Kill tests
==========

This is to test the killing of MPI jobs. There are two tests and different kill methods which can be selected on the command line. The aim is that kills in libensemble will be automatically configured to work correctly based on system detection. However, this test will show what type of kill works for a given system, and this may be configurable in libensemble in the future.

Test: sleep_and_print

The default test (sleep_and_print), should automatically test if all processes of an MPI job are correctly killed and also that a second job can be launched and killed.

Launching MPI jobs which write from each MPI task, at regular intervals, to an output file (see sleep_and_print.c).

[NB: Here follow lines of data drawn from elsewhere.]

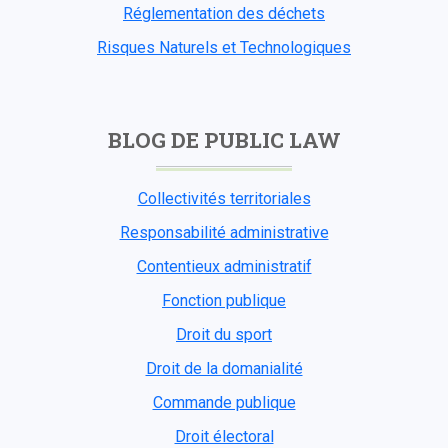
Réglementation des déchets
Risques Naturels et Technologiques
BLOG DE PUBLIC LAW
Collectivités territoriales
Responsabilité administrative
Contentieux administratif
Fonction publique
Droit du sport
Droit de la domanialité
Commande publique
Droit électoral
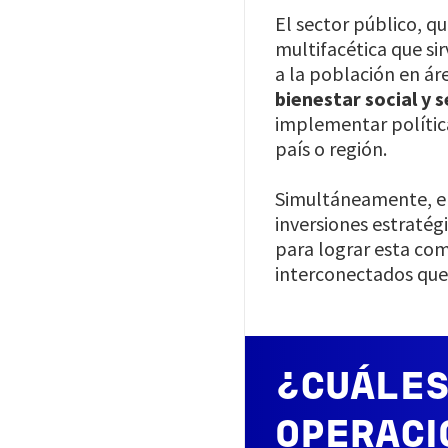
El sector público, q
multifacética que si
a la población en ár
bienestar social y 
implementar política
país o región.
Simultáneamente, el
inversiones estratég
para lograr esta co
interconectados que 
¿CUÁLES
OPERACI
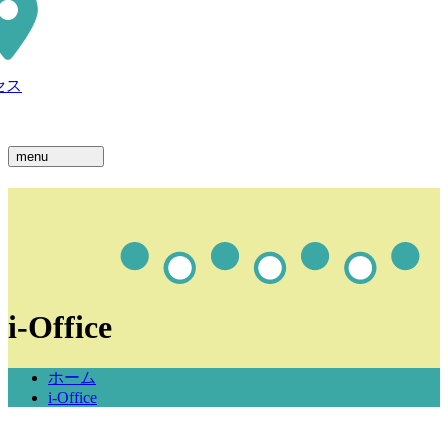
セス
menu
i-Office
ホーム
i-Office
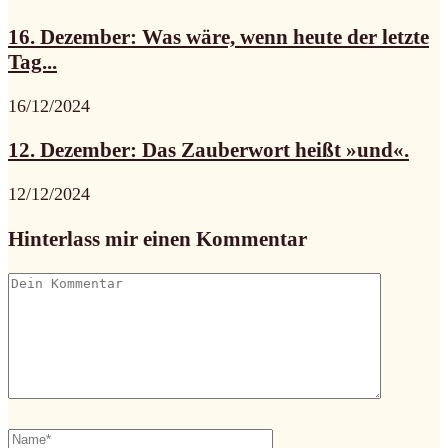
16. Dezember: Was wäre, wenn heute der letzte
Tag...
16/12/2024
12. Dezember: Das Zauberwort heißt »und«.
12/12/2024
Hinterlass mir einen Kommentar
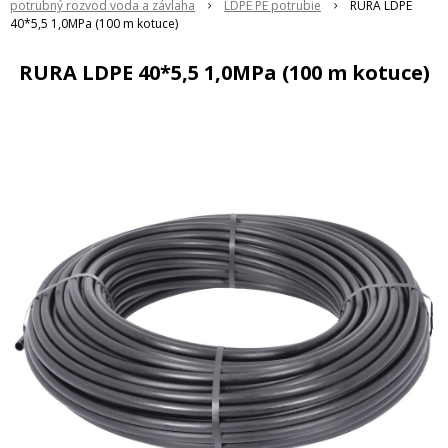
potrubný rozvod voda a závlaha
LDPE PE potrubie
RURA LDPE
40*5,5 1,0MPa (100 m kotuce)
RURA LDPE 40*5,5 1,0MPa (100 m kotuce)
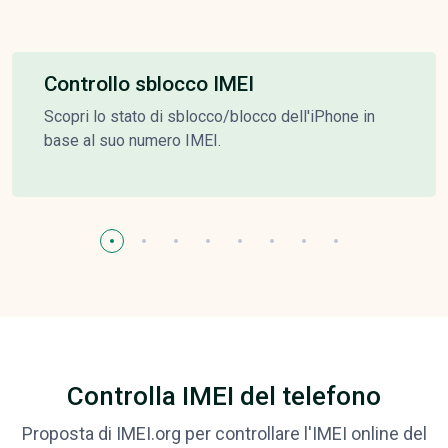
Controllo sblocco IMEI
Scopri lo stato di sblocco/blocco dell'iPhone in
base al suo numero IMEI.
Controlla IMEI del telefono
Proposta di IMEI.org per controllare l'IMEI online del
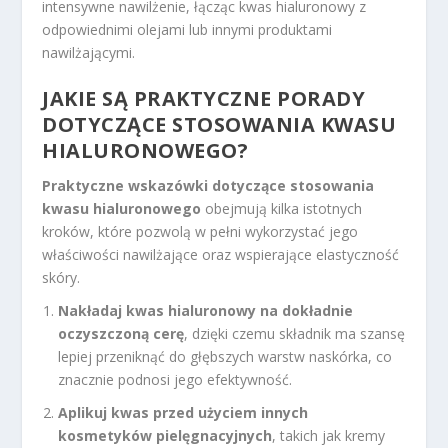
intensywne nawilżenie, łącząc kwas hialuronowy z
odpowiednimi olejami lub innymi produktami
nawilżającymi.
JAKIE SĄ PRAKTYCZNE PORADY
DOTYCZĄCE STOSOWANIA KWASU
HIALURONOWEGO?
Praktyczne wskazówki dotyczące stosowania
kwasu hialuronowego
obejmują kilka istotnych
kroków, które pozwolą w pełni wykorzystać jego
właściwości nawilżające oraz wspierające elastyczność
skóry.
Nakładaj kwas hialuronowy na dokładnie
oczyszczoną cerę
, dzięki czemu składnik ma szansę
lepiej przeniknąć do głębszych warstw naskórka, co
znacznie podnosi jego efektywność.
Aplikuj kwas przed użyciem innych
kosmetyków pielęgnacyjnych
, takich jak kremy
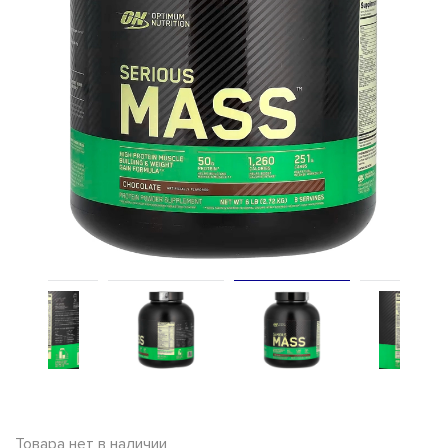
Товара нет в наличии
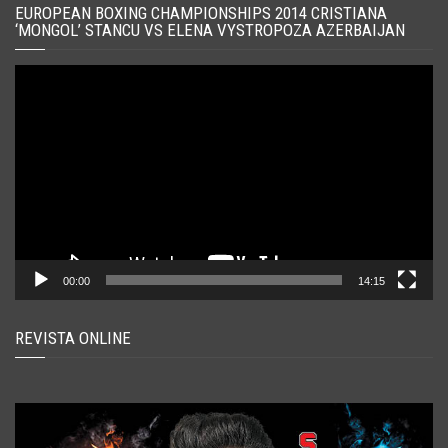
EUROPEAN BOXING CHAMPIONSHIPS 2014 CRISTIANA
‘MONGOL’ STANCU VS ELENA VYSTROPOZA AZERBAIJAN
Player
video
00:00
14:15
REVISTA ONLINE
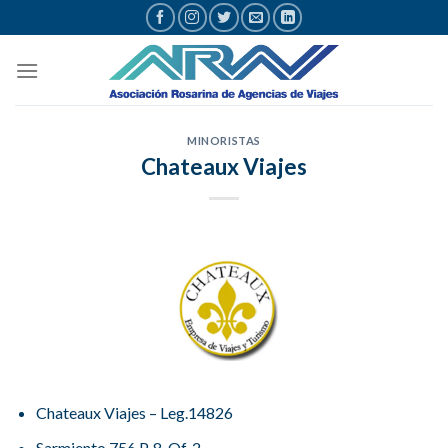
Saltar
al
contenido
MINORISTAS
Chateaux Viajes
Chateaux Viajes – Leg.14826
Sarmiento 756 P. 8 Of. 2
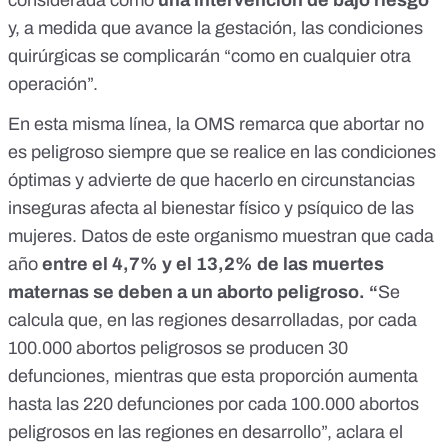
y, a medida que avance la gestación, las condiciones
quirúrgicas se complicarán “como en cualquier otra
operación”.
En esta misma línea, la OMS remarca que abortar no
es peligroso siempre que se realice en las condiciones
óptimas y advierte de que hacerlo en circunstancias
inseguras afecta al bienestar físico y psíquico de las
mujeres. Datos de este organismo muestran que cada
año
entre el 4,7% y el 13,2% de las muertes
maternas se deben a un aborto peligroso. “
Se
calcula que, en las regiones desarrolladas, por cada
100.000 abortos peligrosos se producen 30
defunciones, mientras que esta proporción aumenta
hasta las 220 defunciones por cada 100.000 abortos
peligrosos en las regiones en desarrollo”, aclara el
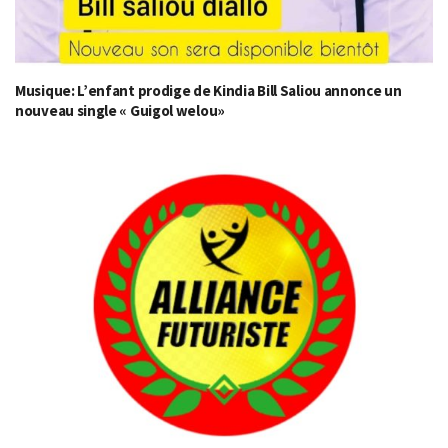
Musique: L’enfant prodige de Kindia Bill Saliou annonce un
nouveau single « Guigol welou»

This test launches a job, then kills after a few seconds, and then monitors output file to see if output continues. If the first job is succesfully killed, a second is launched and the test repeated.

Instructions
------------

Build the C program:
    mpicc -g -o sleep_and_print.x sleep_and_print.c
    OR (e.g. on Theta):
    cc -g -o sleep_and_print.x sleep_and_print.c

Either run on local node - or create an allocation of nodes and run::

    python killtest.py <kill_type> <num_nodes> <num_procs_per_node>
    
where kill_type currently is 1 or 2. [1. is the original kill - 2. is using group ID approach]

E.g Single node with 4 processes:
--------------------------------
kill 1: python killtest.py 1 1 4
kill 2: python killtest.py 2 1 4
--------------------------------

E.g Two nodes with 2 processes each:
--------------------------------
kill 1: python killtest.py 1 2 2
kill 2: python killtest.py 2 2 2
--------------------------------

If the test fails, an assertion error will occur.

Output files are produced out_0.txt and out_1.txt (one for each job). These can be deleted between runs.